--- START ---
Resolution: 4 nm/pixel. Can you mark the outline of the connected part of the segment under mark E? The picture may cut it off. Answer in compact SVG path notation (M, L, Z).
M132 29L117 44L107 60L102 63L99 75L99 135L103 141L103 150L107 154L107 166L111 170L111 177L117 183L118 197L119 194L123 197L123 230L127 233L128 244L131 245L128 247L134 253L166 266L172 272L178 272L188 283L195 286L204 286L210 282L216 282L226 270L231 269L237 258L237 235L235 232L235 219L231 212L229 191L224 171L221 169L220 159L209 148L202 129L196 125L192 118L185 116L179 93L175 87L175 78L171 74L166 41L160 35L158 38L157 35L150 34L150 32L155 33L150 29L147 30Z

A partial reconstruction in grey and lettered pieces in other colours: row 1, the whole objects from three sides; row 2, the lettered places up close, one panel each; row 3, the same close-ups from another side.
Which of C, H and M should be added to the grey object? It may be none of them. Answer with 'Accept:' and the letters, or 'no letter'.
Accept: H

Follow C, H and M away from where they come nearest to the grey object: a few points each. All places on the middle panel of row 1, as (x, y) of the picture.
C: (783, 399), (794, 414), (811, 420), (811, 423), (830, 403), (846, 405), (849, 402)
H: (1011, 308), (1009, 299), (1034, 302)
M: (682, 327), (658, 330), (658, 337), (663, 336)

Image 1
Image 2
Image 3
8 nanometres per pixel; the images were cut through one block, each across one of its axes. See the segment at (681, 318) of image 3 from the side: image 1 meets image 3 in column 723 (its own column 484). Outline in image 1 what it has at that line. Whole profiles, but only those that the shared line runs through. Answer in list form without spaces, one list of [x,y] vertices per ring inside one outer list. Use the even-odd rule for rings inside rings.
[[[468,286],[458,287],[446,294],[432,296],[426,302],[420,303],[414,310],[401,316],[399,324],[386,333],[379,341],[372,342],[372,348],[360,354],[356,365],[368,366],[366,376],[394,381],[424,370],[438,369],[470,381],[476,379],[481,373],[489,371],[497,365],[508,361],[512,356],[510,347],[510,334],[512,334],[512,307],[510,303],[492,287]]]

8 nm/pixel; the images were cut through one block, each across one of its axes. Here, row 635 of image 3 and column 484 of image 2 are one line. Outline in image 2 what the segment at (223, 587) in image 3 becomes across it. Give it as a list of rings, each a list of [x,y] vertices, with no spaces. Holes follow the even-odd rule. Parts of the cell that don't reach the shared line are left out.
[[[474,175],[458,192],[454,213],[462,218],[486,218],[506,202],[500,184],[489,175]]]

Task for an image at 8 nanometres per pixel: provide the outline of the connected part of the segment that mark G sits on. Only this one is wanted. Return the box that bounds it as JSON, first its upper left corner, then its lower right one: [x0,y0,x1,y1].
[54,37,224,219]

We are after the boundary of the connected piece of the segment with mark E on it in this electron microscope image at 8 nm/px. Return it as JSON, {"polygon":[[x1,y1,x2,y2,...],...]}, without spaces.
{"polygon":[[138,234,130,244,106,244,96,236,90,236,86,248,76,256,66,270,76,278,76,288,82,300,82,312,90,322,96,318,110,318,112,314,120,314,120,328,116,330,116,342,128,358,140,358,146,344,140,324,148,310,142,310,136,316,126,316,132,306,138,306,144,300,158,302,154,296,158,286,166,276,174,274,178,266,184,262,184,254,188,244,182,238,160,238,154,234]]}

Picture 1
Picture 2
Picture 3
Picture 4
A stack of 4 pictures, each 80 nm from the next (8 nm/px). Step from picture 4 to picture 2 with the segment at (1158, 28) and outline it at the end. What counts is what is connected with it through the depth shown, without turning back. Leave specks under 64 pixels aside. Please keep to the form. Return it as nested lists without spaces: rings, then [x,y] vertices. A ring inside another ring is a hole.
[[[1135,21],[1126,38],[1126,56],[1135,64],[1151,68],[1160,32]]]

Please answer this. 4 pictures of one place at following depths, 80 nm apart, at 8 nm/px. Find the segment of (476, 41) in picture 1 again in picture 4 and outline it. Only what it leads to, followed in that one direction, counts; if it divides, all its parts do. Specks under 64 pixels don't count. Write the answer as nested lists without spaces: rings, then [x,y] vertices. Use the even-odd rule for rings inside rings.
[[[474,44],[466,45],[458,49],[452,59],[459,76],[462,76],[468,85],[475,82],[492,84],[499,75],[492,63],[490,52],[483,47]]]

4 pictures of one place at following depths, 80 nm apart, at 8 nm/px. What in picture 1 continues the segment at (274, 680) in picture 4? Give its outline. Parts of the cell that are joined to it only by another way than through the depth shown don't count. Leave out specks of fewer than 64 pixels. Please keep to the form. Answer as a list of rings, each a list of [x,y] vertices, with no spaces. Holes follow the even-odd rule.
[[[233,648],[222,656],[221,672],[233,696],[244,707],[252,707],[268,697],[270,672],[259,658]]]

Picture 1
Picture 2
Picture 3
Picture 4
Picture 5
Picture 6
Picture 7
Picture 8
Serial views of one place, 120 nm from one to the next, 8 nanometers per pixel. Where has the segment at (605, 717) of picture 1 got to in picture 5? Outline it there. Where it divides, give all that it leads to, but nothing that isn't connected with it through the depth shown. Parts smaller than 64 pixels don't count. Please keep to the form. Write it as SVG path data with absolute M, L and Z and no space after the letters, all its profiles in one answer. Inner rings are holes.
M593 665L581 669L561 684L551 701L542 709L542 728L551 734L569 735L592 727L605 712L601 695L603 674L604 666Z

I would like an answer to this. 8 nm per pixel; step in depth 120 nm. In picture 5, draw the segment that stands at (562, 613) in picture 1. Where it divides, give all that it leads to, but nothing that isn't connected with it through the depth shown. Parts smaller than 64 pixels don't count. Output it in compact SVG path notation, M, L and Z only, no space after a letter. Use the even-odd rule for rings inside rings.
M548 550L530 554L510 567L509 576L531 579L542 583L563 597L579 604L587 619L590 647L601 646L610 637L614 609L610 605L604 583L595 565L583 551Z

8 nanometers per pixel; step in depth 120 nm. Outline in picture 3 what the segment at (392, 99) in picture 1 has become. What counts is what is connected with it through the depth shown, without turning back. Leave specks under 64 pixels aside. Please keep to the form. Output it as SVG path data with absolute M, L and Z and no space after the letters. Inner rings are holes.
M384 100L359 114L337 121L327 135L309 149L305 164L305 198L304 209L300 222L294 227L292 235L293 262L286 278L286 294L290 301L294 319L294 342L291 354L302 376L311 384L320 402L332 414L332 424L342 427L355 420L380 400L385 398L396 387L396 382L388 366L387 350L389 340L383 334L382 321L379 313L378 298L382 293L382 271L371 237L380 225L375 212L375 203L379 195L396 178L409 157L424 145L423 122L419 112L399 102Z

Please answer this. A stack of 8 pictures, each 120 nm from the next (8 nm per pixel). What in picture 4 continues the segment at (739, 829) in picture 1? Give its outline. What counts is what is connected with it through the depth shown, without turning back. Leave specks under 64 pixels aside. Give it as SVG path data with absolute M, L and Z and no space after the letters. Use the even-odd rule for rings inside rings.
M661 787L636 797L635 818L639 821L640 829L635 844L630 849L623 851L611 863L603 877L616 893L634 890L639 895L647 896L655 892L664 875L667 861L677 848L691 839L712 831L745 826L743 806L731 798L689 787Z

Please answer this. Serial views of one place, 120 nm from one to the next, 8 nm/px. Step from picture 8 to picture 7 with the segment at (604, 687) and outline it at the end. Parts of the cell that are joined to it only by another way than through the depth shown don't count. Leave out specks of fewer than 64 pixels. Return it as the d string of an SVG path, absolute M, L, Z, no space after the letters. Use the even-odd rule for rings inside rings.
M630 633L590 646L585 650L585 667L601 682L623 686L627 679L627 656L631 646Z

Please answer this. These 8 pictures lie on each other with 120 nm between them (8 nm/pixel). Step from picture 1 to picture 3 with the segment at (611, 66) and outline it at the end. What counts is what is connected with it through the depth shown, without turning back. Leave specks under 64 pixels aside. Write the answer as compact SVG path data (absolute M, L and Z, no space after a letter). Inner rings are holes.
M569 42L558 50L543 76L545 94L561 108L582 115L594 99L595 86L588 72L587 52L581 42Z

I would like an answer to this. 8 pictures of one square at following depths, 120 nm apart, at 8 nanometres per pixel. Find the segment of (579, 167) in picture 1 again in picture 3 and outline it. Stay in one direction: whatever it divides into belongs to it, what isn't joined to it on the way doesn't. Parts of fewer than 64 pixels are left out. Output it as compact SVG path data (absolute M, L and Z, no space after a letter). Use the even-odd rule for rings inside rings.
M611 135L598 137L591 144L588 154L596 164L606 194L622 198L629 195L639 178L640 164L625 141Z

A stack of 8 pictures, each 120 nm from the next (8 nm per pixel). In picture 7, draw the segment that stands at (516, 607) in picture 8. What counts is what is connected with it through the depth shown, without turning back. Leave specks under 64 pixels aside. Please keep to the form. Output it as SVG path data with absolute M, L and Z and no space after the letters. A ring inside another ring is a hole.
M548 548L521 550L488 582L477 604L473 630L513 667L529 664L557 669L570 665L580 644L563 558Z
--- END ---
| What you should do |
Print again the material above, limited to the lines from the one holding "per pixel). In" through the last, inclusive.

| Task output |
A stack of 8 pictures, each 120 nm from the next (8 nm per pixel). In picture 7, draw the segment that stands at (516, 607) in picture 8. What counts is what is connected with it through the depth shown, without turning back. Leave specks under 64 pixels aside. Please keep to the form. Output it as SVG path data with absolute M, L and Z and no space after the letters. A ring inside another ring is a hole.
M548 548L521 550L488 582L477 604L473 630L513 667L529 664L557 669L570 665L580 644L563 558Z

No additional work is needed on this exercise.